■ What to produce
Every line below containing the word "Avstriji" should be found and copied.

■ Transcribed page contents
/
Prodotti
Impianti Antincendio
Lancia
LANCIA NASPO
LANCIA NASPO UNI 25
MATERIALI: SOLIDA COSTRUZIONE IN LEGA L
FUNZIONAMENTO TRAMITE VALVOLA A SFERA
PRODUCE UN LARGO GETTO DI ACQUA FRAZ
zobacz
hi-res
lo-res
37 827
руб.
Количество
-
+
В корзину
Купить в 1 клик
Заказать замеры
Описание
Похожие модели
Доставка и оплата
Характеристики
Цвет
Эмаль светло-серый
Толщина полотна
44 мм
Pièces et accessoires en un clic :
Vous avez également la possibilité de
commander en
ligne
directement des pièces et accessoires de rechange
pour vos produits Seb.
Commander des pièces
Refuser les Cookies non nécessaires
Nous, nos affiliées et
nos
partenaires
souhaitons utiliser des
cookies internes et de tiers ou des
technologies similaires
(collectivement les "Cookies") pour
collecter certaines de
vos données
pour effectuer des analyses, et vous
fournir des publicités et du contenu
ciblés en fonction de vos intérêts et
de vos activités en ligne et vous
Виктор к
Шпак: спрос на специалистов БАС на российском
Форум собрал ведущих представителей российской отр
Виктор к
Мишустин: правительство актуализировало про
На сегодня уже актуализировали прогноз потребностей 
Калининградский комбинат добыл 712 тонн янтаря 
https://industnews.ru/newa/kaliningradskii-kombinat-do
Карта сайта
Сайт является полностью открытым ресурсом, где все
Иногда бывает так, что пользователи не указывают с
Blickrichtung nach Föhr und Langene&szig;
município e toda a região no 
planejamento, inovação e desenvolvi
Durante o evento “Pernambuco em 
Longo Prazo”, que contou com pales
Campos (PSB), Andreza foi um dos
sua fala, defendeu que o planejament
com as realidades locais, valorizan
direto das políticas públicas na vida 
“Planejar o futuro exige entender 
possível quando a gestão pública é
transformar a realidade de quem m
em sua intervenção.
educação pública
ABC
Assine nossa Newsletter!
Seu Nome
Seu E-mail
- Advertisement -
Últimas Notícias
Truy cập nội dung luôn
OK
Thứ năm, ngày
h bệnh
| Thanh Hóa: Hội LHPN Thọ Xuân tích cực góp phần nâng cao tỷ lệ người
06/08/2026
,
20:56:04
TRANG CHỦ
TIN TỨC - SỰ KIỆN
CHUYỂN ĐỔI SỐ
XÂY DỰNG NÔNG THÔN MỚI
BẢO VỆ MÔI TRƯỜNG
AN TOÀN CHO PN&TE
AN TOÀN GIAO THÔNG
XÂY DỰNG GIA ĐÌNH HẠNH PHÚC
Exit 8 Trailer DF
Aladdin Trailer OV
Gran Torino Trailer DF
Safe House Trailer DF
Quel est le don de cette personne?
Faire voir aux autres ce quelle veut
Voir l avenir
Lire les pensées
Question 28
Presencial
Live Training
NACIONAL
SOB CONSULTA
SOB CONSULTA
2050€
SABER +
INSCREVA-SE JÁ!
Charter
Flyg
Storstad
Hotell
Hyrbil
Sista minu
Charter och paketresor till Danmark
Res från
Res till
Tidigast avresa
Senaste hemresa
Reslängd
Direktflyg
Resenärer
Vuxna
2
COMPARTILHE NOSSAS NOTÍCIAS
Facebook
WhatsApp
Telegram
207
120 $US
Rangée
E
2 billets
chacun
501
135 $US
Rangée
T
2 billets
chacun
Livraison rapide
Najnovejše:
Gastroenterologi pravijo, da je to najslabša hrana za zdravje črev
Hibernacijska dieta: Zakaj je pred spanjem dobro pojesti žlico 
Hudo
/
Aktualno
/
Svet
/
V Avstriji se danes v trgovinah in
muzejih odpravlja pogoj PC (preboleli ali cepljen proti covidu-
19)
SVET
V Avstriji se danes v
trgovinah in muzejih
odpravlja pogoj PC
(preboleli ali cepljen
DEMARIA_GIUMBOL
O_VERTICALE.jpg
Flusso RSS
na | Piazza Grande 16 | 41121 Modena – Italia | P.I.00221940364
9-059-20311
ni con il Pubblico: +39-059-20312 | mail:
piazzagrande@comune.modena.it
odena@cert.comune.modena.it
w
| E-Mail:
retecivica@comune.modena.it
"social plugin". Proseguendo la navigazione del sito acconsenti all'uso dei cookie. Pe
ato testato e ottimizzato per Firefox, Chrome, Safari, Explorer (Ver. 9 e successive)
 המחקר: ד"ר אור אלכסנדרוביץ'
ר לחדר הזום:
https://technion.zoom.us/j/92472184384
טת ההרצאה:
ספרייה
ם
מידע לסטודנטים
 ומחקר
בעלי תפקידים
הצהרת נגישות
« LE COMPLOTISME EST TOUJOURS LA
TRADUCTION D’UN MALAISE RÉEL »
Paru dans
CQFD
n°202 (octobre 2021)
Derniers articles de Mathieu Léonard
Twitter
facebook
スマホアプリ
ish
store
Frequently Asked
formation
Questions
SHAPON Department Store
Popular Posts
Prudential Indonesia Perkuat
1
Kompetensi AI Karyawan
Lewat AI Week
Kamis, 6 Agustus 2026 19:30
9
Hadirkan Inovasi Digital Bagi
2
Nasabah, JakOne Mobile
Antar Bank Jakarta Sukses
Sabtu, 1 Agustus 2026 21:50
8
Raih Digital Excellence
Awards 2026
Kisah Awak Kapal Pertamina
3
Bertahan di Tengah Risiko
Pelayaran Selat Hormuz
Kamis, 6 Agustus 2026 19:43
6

■ Reply
V Avstriji se danes v trgovinah in
V Avstriji se danes v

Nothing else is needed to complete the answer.